◆ **DATA PROVIDED**:
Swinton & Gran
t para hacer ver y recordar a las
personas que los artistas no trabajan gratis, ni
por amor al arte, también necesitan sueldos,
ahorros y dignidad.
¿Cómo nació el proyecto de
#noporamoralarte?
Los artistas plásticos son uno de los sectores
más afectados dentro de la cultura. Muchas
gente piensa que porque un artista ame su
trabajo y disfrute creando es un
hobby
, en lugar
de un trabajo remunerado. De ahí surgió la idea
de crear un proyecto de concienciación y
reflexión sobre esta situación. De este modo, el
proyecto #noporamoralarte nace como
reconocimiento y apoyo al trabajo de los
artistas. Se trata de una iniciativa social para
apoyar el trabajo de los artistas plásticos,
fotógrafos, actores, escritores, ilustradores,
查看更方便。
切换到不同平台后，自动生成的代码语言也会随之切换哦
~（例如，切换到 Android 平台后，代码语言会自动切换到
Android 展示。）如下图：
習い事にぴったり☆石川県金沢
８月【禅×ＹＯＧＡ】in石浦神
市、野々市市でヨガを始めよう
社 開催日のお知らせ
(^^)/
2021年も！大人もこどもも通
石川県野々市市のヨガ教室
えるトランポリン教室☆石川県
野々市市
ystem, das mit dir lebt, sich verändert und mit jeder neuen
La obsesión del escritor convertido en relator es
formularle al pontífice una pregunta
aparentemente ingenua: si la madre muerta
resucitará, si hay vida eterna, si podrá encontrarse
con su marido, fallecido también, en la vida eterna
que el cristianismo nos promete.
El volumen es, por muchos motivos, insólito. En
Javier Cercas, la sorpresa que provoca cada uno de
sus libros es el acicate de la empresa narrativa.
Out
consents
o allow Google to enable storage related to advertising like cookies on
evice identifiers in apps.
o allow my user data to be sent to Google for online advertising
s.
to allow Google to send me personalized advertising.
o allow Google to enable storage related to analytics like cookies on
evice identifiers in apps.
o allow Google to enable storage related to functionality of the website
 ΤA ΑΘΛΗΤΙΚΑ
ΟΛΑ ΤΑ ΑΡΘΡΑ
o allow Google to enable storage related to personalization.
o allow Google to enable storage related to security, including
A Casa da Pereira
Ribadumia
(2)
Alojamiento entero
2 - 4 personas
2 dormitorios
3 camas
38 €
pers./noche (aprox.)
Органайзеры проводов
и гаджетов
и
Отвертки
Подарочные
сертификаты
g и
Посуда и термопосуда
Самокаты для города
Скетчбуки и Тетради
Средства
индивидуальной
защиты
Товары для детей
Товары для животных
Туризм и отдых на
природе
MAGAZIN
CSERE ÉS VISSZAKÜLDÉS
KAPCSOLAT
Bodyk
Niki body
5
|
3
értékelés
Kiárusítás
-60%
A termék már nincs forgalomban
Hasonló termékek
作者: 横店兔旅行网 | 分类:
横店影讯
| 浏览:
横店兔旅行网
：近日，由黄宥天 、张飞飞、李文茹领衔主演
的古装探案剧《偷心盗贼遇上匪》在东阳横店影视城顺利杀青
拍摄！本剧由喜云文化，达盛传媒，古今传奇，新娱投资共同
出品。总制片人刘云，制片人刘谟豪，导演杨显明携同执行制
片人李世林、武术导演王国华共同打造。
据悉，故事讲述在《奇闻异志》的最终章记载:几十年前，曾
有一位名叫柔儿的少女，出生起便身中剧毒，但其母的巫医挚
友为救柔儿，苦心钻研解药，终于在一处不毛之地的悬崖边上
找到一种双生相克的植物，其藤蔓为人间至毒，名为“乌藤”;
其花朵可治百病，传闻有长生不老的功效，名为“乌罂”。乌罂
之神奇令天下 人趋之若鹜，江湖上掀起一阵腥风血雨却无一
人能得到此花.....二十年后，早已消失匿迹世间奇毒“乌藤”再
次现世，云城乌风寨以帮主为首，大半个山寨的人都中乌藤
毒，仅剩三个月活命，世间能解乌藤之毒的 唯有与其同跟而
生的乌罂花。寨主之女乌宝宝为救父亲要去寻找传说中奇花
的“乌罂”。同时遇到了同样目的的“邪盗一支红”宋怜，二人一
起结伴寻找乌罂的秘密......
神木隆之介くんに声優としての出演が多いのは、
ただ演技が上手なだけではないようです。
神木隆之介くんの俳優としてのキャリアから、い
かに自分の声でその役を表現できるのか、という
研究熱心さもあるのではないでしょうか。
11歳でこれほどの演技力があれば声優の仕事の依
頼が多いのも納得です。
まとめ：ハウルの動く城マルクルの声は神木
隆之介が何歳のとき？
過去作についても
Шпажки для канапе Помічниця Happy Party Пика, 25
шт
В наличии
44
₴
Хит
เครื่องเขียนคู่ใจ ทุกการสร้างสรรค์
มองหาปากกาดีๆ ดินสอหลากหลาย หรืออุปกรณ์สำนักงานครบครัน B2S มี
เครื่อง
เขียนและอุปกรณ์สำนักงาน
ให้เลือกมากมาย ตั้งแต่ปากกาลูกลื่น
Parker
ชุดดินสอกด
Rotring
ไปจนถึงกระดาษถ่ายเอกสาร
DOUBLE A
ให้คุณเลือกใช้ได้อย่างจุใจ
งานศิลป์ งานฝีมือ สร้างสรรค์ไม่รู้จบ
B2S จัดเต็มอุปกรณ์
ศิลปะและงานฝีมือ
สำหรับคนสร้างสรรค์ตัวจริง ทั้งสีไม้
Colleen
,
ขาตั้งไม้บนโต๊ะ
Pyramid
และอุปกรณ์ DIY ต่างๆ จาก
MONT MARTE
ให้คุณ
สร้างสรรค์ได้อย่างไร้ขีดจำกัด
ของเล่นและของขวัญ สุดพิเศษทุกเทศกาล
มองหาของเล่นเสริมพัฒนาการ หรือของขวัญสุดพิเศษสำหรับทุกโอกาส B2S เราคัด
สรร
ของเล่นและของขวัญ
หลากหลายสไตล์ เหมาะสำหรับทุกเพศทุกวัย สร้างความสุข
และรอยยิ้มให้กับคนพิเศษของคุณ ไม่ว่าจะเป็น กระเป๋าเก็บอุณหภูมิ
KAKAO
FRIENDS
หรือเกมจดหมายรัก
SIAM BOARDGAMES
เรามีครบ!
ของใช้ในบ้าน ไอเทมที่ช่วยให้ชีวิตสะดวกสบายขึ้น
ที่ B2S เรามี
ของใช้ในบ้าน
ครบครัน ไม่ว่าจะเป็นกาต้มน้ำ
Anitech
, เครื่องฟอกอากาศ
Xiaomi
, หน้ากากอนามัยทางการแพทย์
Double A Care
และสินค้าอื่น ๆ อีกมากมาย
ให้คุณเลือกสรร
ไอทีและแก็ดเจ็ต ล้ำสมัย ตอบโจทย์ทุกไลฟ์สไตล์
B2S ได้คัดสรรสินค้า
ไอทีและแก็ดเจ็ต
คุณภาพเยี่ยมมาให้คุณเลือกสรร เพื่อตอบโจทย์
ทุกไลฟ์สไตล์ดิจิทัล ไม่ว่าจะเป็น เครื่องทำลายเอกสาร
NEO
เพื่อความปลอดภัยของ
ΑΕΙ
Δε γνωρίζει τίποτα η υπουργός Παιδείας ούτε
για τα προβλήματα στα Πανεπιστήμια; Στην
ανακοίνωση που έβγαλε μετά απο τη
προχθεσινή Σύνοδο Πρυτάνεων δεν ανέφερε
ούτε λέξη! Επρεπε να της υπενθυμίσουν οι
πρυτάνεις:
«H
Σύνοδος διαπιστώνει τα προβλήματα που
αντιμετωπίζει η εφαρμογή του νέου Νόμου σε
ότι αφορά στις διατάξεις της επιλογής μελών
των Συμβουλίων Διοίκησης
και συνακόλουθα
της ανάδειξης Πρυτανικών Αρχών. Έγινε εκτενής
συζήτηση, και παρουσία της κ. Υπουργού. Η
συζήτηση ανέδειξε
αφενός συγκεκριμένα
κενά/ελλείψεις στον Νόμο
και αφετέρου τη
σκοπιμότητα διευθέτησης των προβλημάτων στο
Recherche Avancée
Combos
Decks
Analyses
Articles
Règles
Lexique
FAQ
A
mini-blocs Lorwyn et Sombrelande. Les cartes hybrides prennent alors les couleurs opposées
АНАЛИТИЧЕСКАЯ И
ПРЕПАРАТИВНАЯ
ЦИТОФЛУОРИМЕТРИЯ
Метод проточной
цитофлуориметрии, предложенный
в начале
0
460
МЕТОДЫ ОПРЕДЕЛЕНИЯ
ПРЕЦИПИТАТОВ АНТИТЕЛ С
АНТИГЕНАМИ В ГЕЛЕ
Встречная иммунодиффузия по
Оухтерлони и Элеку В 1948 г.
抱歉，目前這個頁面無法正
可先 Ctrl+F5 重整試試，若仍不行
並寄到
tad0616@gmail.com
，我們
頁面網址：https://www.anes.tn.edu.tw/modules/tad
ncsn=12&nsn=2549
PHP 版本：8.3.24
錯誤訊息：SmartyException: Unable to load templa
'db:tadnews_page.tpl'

◆ **DIRECTIONS**: Stop at the line containing "gente piensa que porque un artista ame su". Please print exactly every line before it from the start of the records, plus that line itself, and nothing else.

◆ **RESULT BELOW**:
Swinton & Gran
t para hacer ver y recordar a las
personas que los artistas no trabajan gratis, ni
por amor al arte, también necesitan sueldos,
ahorros y dignidad.
¿Cómo nació el proyecto de
#noporamoralarte?
Los artistas plásticos son uno de los sectores
más afectados dentro de la cultura. Muchas
gente piensa que porque un artista ame su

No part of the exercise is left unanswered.